▶ Problem: Copy the entries below exactly. Images do not belong in the copy.

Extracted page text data
———
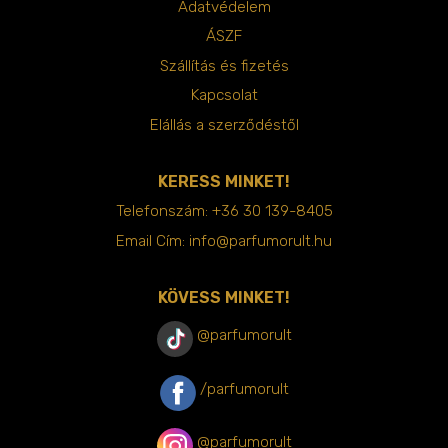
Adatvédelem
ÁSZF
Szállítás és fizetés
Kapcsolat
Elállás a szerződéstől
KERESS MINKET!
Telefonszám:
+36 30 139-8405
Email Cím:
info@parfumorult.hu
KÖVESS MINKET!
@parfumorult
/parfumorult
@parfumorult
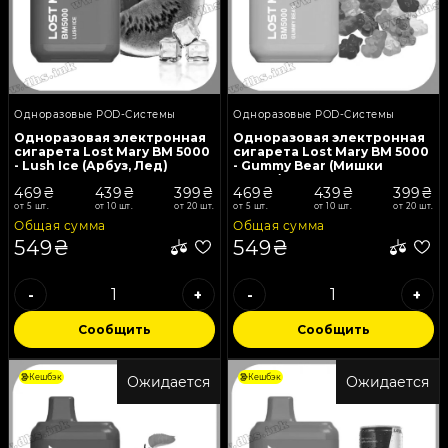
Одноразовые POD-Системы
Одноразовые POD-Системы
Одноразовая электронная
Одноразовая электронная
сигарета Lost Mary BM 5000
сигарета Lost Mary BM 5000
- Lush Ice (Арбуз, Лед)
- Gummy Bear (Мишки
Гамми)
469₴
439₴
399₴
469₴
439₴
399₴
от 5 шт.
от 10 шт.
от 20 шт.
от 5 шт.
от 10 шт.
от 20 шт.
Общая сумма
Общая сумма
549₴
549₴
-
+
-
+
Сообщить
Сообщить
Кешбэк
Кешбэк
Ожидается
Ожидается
———
▶ Response area:
Adatvédelem
ÁSZF
Szállítás és fizetés
Kapcsolat
Elállás a szerződéstől
KERESS MINKET!
Telefonszám:
+36 30 139-8405
Email Cím:
info@parfumorult.hu
KÖVESS MINKET!
@parfumorult
/parfumorult
@parfumorult
Одноразовые POD-Системы
Одноразовые POD-Системы
Одноразовая электронная
Одноразовая электронная
сигарета Lost Mary BM 5000
сигарета Lost Mary BM 5000
- Lush Ice (Арбуз, Лед)
- Gummy Bear (Мишки
Гамми)
469₴
439₴
399₴
469₴
439₴
399₴
от 5 шт.
от 10 шт.
от 20 шт.
от 5 шт.
от 10 шт.
от 20 шт.
Общая сумма
Общая сумма
549₴
549₴
-
+
-
+
Сообщить
Сообщить
Кешбэк
Кешбэк
Ожидается
Ожидается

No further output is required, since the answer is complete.